■ To-do item: From the data below, copy out every line in which the word "background" occurs.
========================================================================
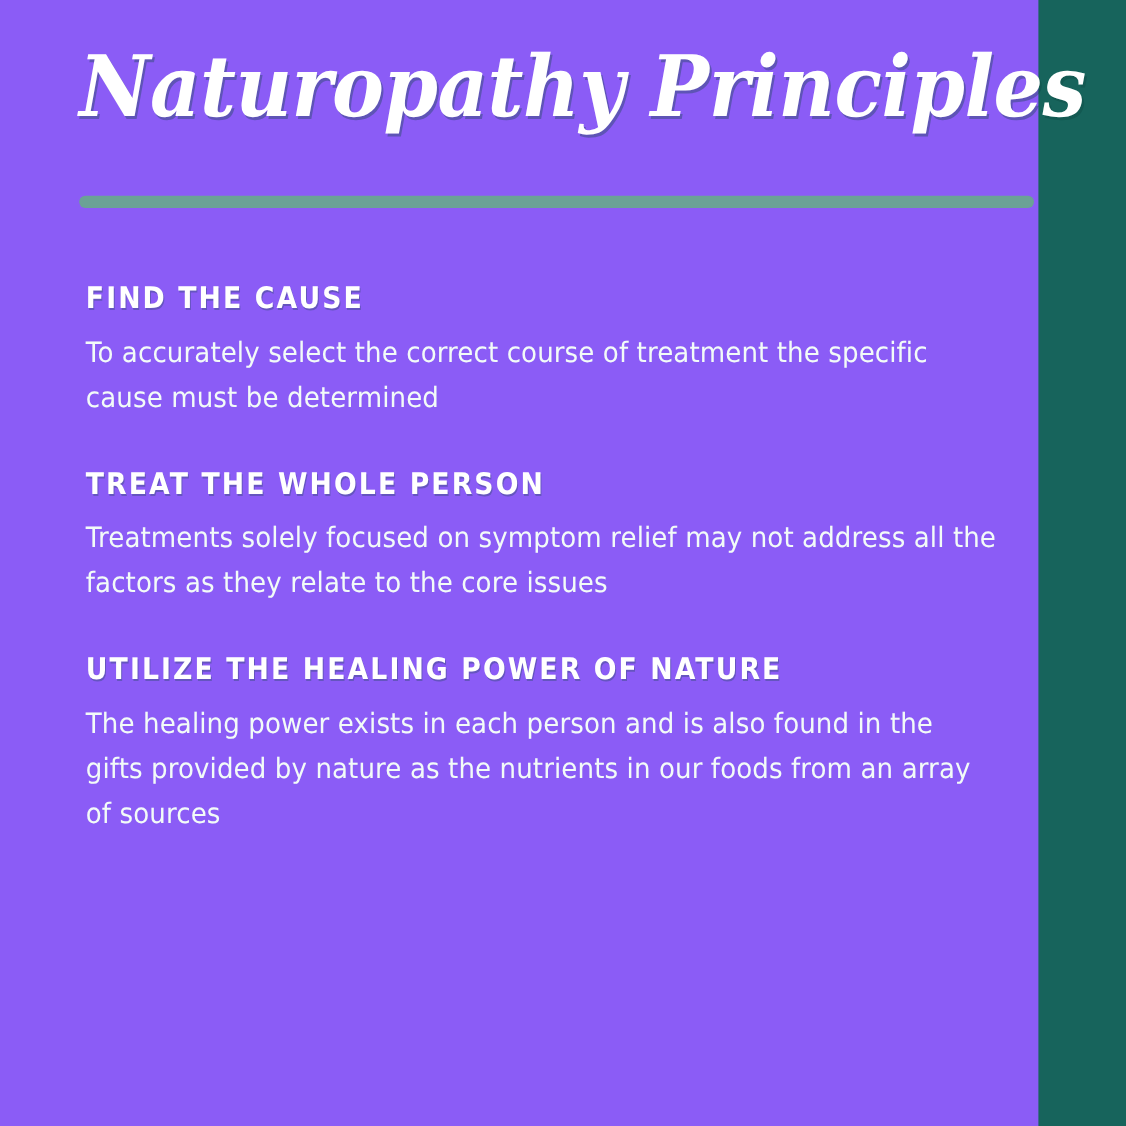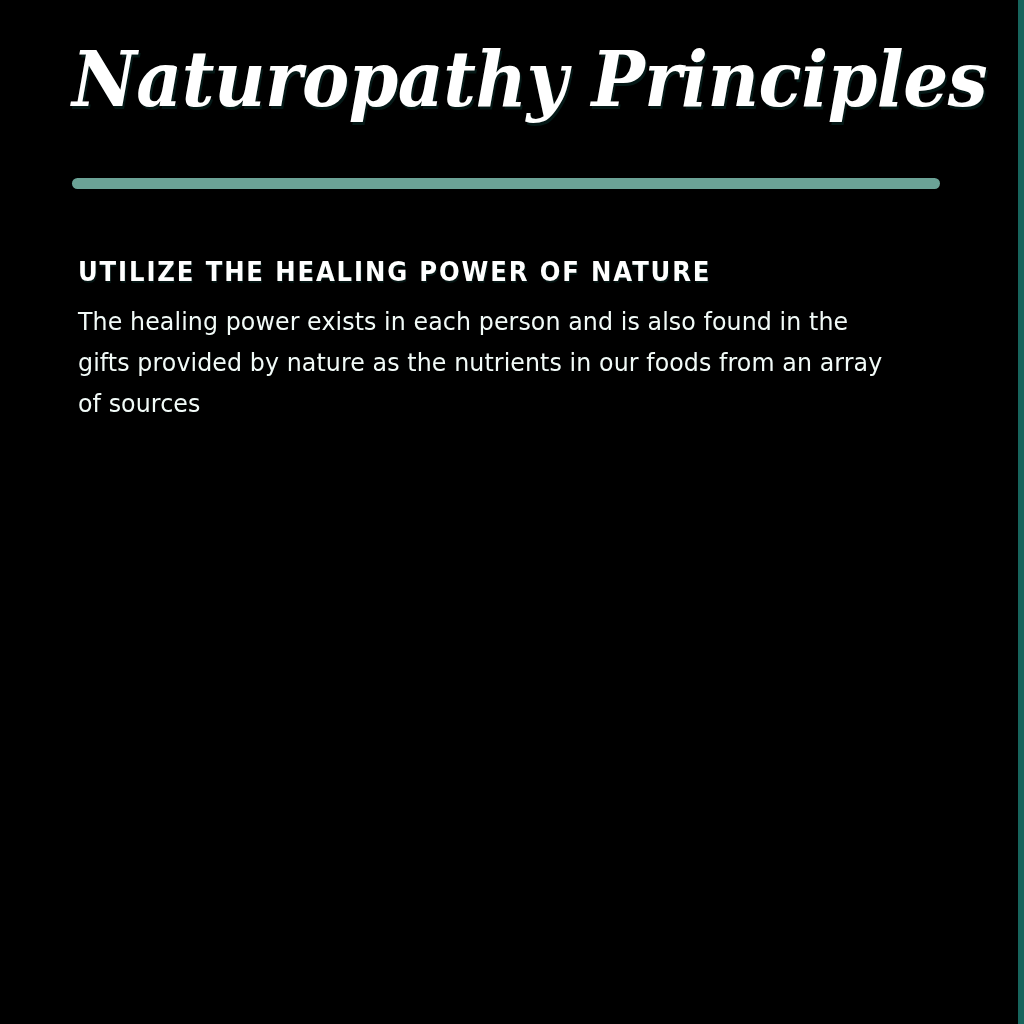--- a/index.html
+++ b/index.html
@@ -17,9 +17,9 @@
 
   .poster {
     position: relative;
-    width: 1018px;
+    width: 944px;
     height: 1024px;
-    background: #000000;
+    background: #8b5cf6;
     box-sizing: border-box;
   }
========================================================================
■ Solution for this task:
-    background: #000000;
+    background: #8b5cf6;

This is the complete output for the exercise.